We’re moving next week. What with the oozing slits in my belly, this could not have happened at a worse time, but we have friends and helpful fathers who will migrate our stuff 20 blocks south in a U-haul, so I’m pretty confident it’ll be okay. Plus the new apartment is gorgeous – a quarter of a tree-lined building with good heat and nice high windows, bare wood floors and a relaxing kitchen, small tiles in the bathroom, a clawfoot tub. It’s a place where real adults live. There’s room for my big desk and for my roommate’s animation studio. We’ll have to get rid of some of our clothes, but that’s probably a good thing for all considered.
Still, I will always have a fondness for where we live presently. It’s a weird place; my neighbor, a man-bunned skateboarder named Peaches, explains that a lot of drug deals go down outside, as it’s just a few blocks off Lyndale and 94. Prince lived down the street in the 80s; the apartment is aware of its Uptowniness, and is accordingly shitty, with a ceiling that actually fell down once, radiators that clank, and walls that are pretty much useless as noise filters. (Sorry, Aaron.)
I have spent a lot of anxious nights in this apartment – a lot of time trying to convince myself that it isn’t as bad as I think it will be, and then turning around to find out, no, it’s worse.
I’ve written a lot of pages, most of it awful. I’ve drank a lot of wine.
I’ve entertained a lot of guests – two serious-ish boyfriends, both of whom left, and some romantic ephemera.
I’ve not cooked very much. I’ve badly misused my roommates’ Tupperware. I’ve procrastinated on laundry until the basket tips over.
And I’ve thought, over and over again, that this is not a real life, this is not how real adults live, look at everyone on Facebook with their families and bachelorette parties and wholesome hiking trips. I’m aware that there’s a phrase for this thinking, but it doesn’t help in the moment, when I wake up to my laundry glowering at me, and then – when I rise – my own face.
Because that’s the thing about this apartment: it’s covered in mirrors. A trick to make it look bigger, no doubt, but a cruel one, because there are just so many opportunities to stare yourself in your eyes. Directly when you wake; just before you leave the house; midway down the stairs, you can whirl for a final reflection. Who am I, this apartment asks a person continually, and who do I like, and how do I look?
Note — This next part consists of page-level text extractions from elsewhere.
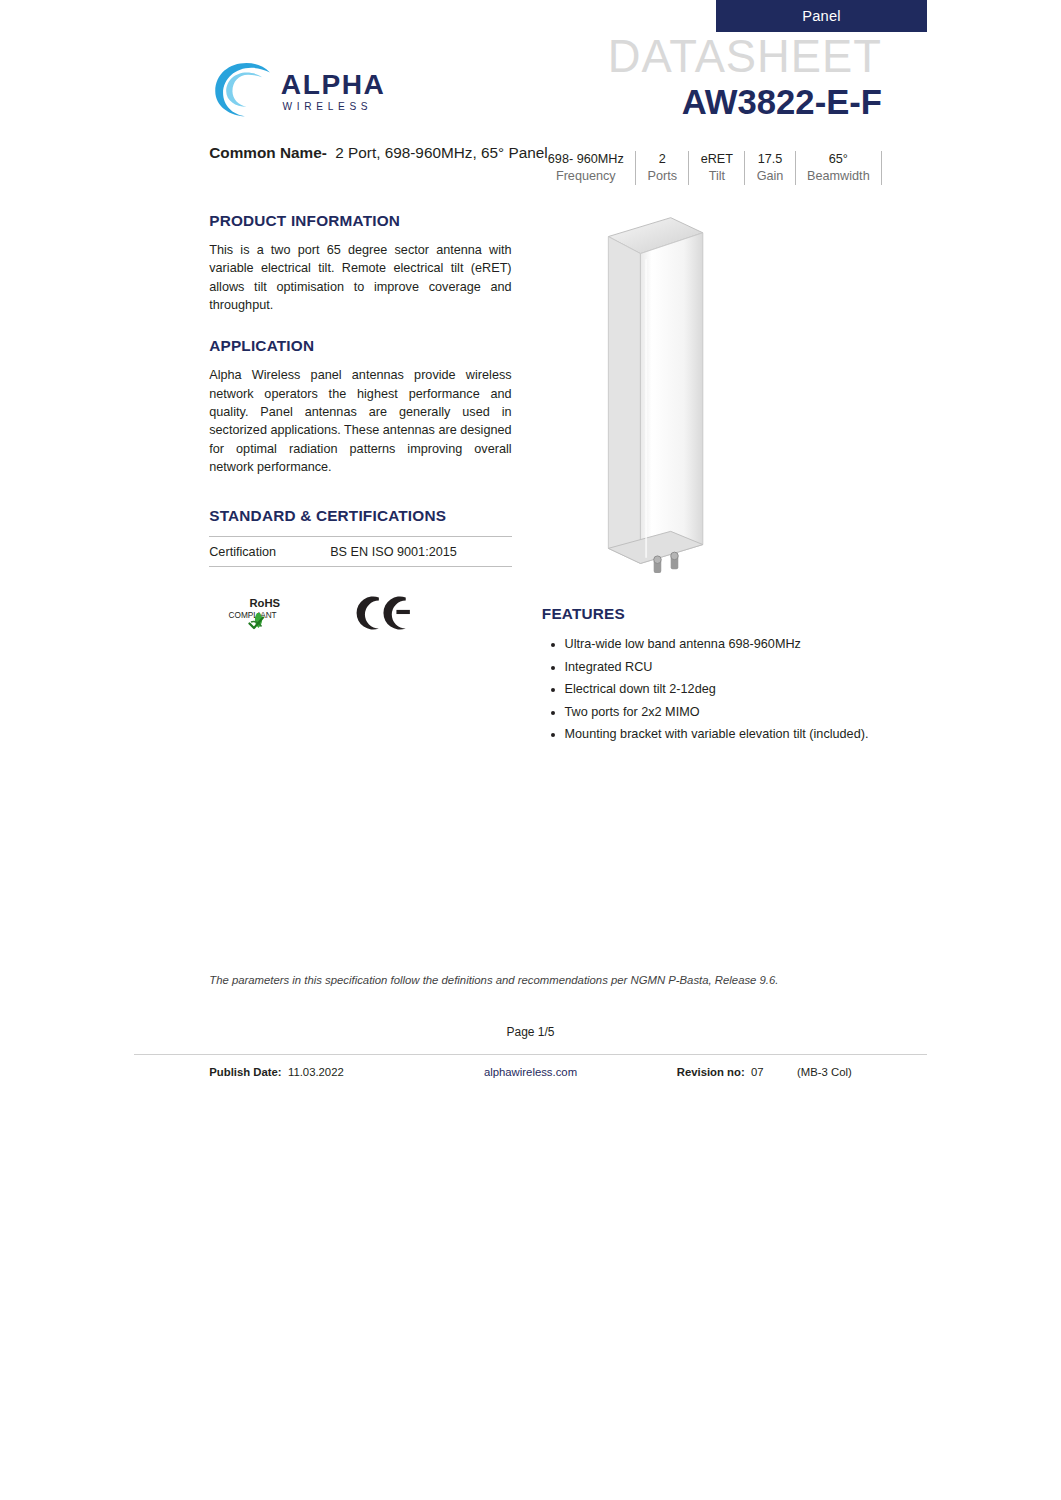Panel
ALPHA WIRELESS
DATASHEET
AW3822-E-F
Common Name- 2 Port, 698-960MHz, 65° Panel
698- 960MHz Frequency
2 Ports
eRET Tilt
17.5 Gain
65°Beamwidth
PRODUCT INFORMATION
This is a two port 65 degree sector antenna with variable electrical tilt. Remote electrical tilt (eRET) allows tilt optimisation to improve coverage and throughput.
APPLICATION
Alpha Wireless panel antennas provide wireless network operators the highest performance and quality. Panel antennas are generally used in sectorized applications. These antennas are designed for optimal radiation patterns improving overall network performance.
STANDARD & CERTIFICATIONS
| Certification | BS EN ISO 9001:2015 |
RoHS COMPLIANT
FEATURES
Ultra-wide low band antenna 698-960MHz
Integrated RCU
Electrical down tilt 2-12deg
Two ports for 2x2 MIMO
Mounting bracket with variable elevation tilt (included).
The parameters in this specification follow the definitions and recommendations per NGMN P-Basta, Release 9.6.
Page 1/5
Publish Date: 11.03.2022
alphawireless.com
Revision no: 07 (MB-3 Col)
And the miracle of this is that – in this weird, often-awful year – I’ve found some answers.
When they did the CT scan, I wanted to ask to see it – maybe they could point it out, maybe I could literally see my prefrontal cortex developing. Because I can feel it fusing shut, the thing that was supposed to fuse in my mid-twenties and make me a better decision-maker, a better listener. It’s happening. I’m learning. It’s taking a while, but I’m figuring it out. I know something I didn’t before – something hard to put into words – something I didn’t expect to know, before, but now I do, and now it’s time to move on and to learn the next thing.
In other words: I’ve learned to trust my gut, even when it’s exploding.
Sorry for the pun. I guess I’m more prone to stupid wordplay when I’m this grateful to be alive.